§ ACTIVITY:
Below are records; output exactly the lines from the one with "141 343 17688" through their final line.

§ THE RECORDS:
>>>

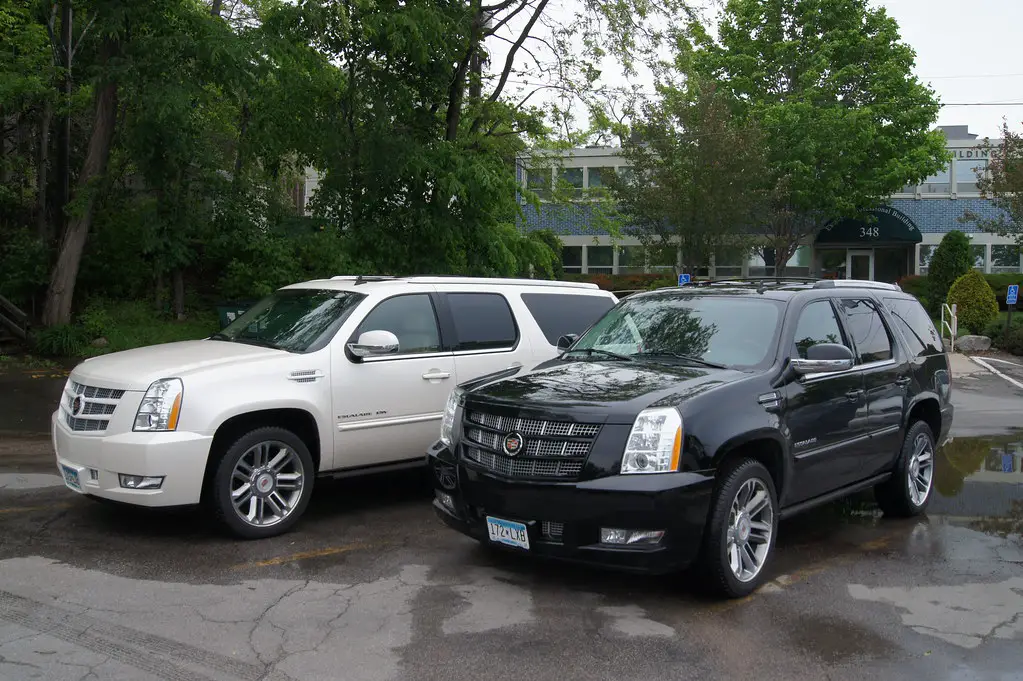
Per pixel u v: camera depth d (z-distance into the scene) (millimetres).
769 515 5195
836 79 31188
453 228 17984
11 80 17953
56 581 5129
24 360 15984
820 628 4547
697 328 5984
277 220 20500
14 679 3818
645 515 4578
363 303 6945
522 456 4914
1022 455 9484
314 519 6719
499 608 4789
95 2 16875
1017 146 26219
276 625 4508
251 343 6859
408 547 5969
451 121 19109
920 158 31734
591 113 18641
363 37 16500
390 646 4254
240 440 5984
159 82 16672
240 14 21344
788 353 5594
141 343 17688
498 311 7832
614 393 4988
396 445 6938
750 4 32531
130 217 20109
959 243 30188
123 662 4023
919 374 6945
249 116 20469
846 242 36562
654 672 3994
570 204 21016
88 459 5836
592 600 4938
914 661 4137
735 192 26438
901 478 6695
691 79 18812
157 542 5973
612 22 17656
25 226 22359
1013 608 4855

<<<

§ FINISHED EXERCISE:
141 343 17688
498 311 7832
614 393 4988
396 445 6938
750 4 32531
130 217 20109
959 243 30188
123 662 4023
919 374 6945
249 116 20469
846 242 36562
654 672 3994
570 204 21016
88 459 5836
592 600 4938
914 661 4137
735 192 26438
901 478 6695
691 79 18812
157 542 5973
612 22 17656
25 226 22359
1013 608 4855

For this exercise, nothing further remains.